В Австро-Венгрии поражение России в войне с Японией вызвало известное облегчение, однако это имело в конечном итоге скорее отрицательные для нее последствия. Во-первых, планы австрийского Генштаба на случай войны с Россией стали более наступательными и амбициозными,145
хотя нехватка сил никак не отменяла зависимости от широкомасштабной германской поддержки (которую та и не думала оказывать). Во-вторых, уверенность в успешном противостоянии русской угрозе еще более осложнила диалог между Веной и Берлином, так как в Австро-Венгрии не видели необходимости для уступок, а намерены были скорее добиться передачи под свое командование всех союзных войск на Русском фронте. Количество выделяемых против России сил осталось значительным, однако оно не имело характера «шлиффеновской» асимметрии между театрами военных действий, а потому против Сербии и Черногории, армия которой соответствовала критериям ополчения, Конрад выделил силы, для такого противника явно чрезмерные, а для блицкрига (как выяснилось) — недостаточные.

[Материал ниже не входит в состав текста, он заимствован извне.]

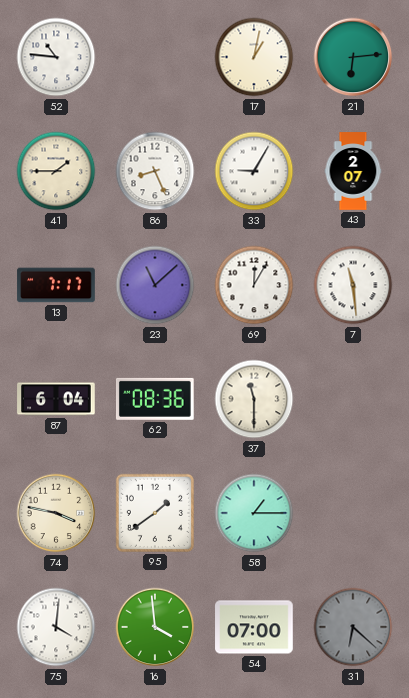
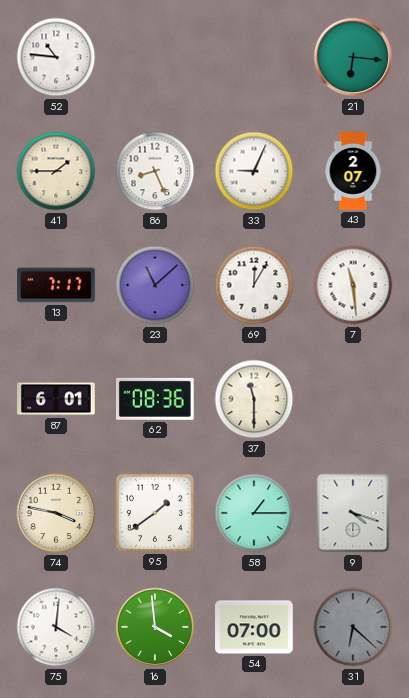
17: 1:02 -> none
21: 6:14 -> 6:16
33: 9:05 -> 9:04
87: 6:04 -> 6:01
9: none -> 4:18
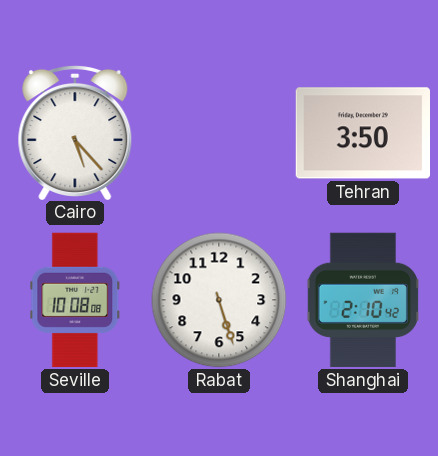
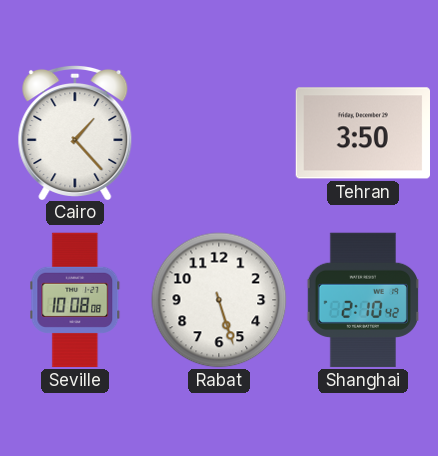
Cairo: 5:23 -> 1:23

И, наконец, ослабление России было использовано Австро-Венгрией для аннексии Боснии, то есть цели конъюнктурной и в итоге принесшей проблем значительно больше, нежели репутационных плюсов. Вновь приосоединенная территория, даже с учетом вполне феодальной лояльности босняков императору, не вписывалась в баланс между двумя половинами империи, увеличивала антиавстрийские настроения среди славян как внутри, так и за рубежом, а ее аннексия, пусть и почти формальная, являлась явным унижением России, делавшим невозможным компромисс на основе прежней идеи status quo. Босния требовала крупных затрат на свою интеграцию в империю и срочных инвестиций по хотя бы частичному выравниванию уровня развития с другими регионами державы. Последствия же для равновесия сил на Балканах были и вовсе катастрофическими.Конрад фон Гётцендорф, определявший развитие австровенгерской стратегии в течение десятилетия, с 1906 г., был настроен вести против России активные действия, выходившие за рамки сдерживания. Он полагал, что сможет захватить русскую часть Польши за счет удара между Бугом и Вислой, встречной операции германских войск из Восточной Пруссии в направлении на Седлец, провоцирования тотального польского восстания, а также преимущества во времени, даваемого сроками мобилизации. Эта комбинация выглядела вполне логичной, но не учитывала ни позиции Германии, ни хода событий в русской армии. Никогда не доверявший Италии как союзнику про Тройственному альянсу Конрад тем не менее был готов поверить в ее нейтралитет в лучшем случае, но тщетно уговаривал своих германских коллег не рассчитывать также на итальянское содействие против Франции, даже обещанное начальником Генштаба Италии генералом Поллио.146
Глава австрийского Генштаба был убежден в возможности быстрого и сокрушительного разгрома Сербии, во враждебной позиции Румынии по отношению к России, хотя не рассчитывал на ее вступление в войну на стороне Дунайской монархии, с венгерской частью которой у румын были столь острые разногласия. Нет смысла подробно останавливаться на истории австро-германских предвоенных дискуссий относительно масштабов участия и распределения обязанностей, однако факт остается фактом: ни о какой поистине единой союзной стратегии против предполагаемого русского вторжения говорить не приходится. Ситуация несколько улучшилась за счет постепенного налаживания личных контактов Мольтке и Конрада, но необходимость пунктуального учета формального равенства двух держав исключала выбор какого-либо конкретного варианта.147 Обе стороны действовали параллельно, убеждая себя в том, что они едва ли не альтруистически заботятся о союзнике, насколько это вообще возможно в их (то есть только одной страны) сложном военном положении. Показательно, что о формировании командования фронтов (или групп армий) ни одна сторона не задумывалась, оставаясь на уровне отдельных армий, что крайне вредило согласованию действий и провоцировало конфликты иерархии.